Sometimes good stories work all by themselves. Rather than lead the listener to an important idea, they simply entertain and inform on their own. That sure beats a boring speech about information with little apparent relevance to audience. The three amateurs appeared at civic clubs and I am sure their listeners appreciated the yarn-spinning.
Practically-speaking, however, for most of us the stories in our presentations must facilitate our delivery of important information that we hope will be meaningful to those before us.
Ah, but where do you find those stories?
The “professional” speaker mentioned above is master humorist Jeanne Robertson from Alamance County. The elegantly tall (she makes much of her six-foot-two-ness) former Miss North Carolina and Miss America contestant is on the road 23 days a month tickling funny bones from here to Hawaii. Her excellence has earned the National Speakers Association’s highest awards, and Toastmasters International’s Golden Gavel (previous winners include Art Linkletter, Walter Cronkite, and Joyce Brothers).
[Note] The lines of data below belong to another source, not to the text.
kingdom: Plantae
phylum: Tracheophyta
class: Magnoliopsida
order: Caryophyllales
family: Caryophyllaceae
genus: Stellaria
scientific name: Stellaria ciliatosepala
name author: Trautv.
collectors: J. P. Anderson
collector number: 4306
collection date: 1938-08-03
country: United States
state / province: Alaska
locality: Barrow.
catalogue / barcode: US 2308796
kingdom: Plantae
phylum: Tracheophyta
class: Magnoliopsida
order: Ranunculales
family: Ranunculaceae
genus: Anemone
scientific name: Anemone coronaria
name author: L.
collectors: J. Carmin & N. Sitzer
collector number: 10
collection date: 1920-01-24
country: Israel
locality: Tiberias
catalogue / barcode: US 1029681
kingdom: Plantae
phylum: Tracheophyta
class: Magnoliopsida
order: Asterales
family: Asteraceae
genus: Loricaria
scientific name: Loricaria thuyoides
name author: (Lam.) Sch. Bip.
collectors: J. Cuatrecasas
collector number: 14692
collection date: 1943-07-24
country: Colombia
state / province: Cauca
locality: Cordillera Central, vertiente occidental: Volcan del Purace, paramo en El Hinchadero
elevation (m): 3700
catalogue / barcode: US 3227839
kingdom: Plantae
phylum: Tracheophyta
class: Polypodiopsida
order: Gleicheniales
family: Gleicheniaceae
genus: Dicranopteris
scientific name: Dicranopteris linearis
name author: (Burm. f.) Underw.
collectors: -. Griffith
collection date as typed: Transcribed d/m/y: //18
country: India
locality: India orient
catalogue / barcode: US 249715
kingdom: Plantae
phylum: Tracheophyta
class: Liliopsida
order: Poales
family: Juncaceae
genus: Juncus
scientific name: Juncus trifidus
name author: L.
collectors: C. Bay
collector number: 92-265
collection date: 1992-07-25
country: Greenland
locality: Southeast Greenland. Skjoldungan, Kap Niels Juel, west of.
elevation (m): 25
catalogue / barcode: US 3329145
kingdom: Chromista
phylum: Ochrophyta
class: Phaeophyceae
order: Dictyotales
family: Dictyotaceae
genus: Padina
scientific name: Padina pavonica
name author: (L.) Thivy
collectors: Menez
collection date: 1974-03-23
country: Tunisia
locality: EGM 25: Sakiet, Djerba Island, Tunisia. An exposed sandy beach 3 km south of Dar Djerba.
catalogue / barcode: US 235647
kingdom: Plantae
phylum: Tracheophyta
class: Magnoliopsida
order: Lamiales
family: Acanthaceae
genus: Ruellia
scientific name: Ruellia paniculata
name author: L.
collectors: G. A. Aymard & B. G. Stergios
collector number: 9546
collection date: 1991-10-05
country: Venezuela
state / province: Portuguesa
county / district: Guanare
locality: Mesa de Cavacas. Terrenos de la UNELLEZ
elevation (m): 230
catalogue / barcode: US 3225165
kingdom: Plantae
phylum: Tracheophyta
At a recent Toastmasters’ conference she sprinkled some important story-telling tips amidst her own fabulous stories. These tips and more come are in her brand-new book Don’t Let the Funny Stuff Get Away.
First, find a good story in your own life.
Jeanne says we presenters often make the mistake of deciding what the important point is first, and then look for an anecdote to illustrate it second. Wrong, says Jeanne. Do it in reverse. Look for the good story first. Where? Life experiences are her favorite choice. Look into your own past for adventures that can be crafted into exciting or humorous experiences for others. Although that will be more time-consuming initially, your life experiences are unique and Jeanne says they will 1) give you an identity, 2) allow you to speak with firsthand knowledge, 3) lower the chance the audience has heard the material, and 4) give you a never-ending supply of material.
Remember that the story needs to be a good one that you have tested, refined, and rehearsed. Jeanne says because presenters so often want to make an important point, they will settle for a mediocre story that illustrates the point. She says it is more important that the story be effective by itself. Worry about the point of it later.
So, once you find and develop a good story, then what?
Tailor the story to the point.
Jeanne says find a way to link that good story to your point. She says that if you think about it, you can almost always find a way to connect the story to the purpose of your presentation. For example, for 15 years I have told the story of my encountering Jacqueline Onassis and being too dumbstruck to think of a decent question to ask her. Regardless of my topic, I have been able to bend that tale of personal embarrassment to suit the material. You can do that with a good story.
Look for stories and use them. They will make you and your information more memorable, and – wonderfully – if you don’t have anything earth-shattering to say, your stories will at least be interesting and, if you’re good, entertaining.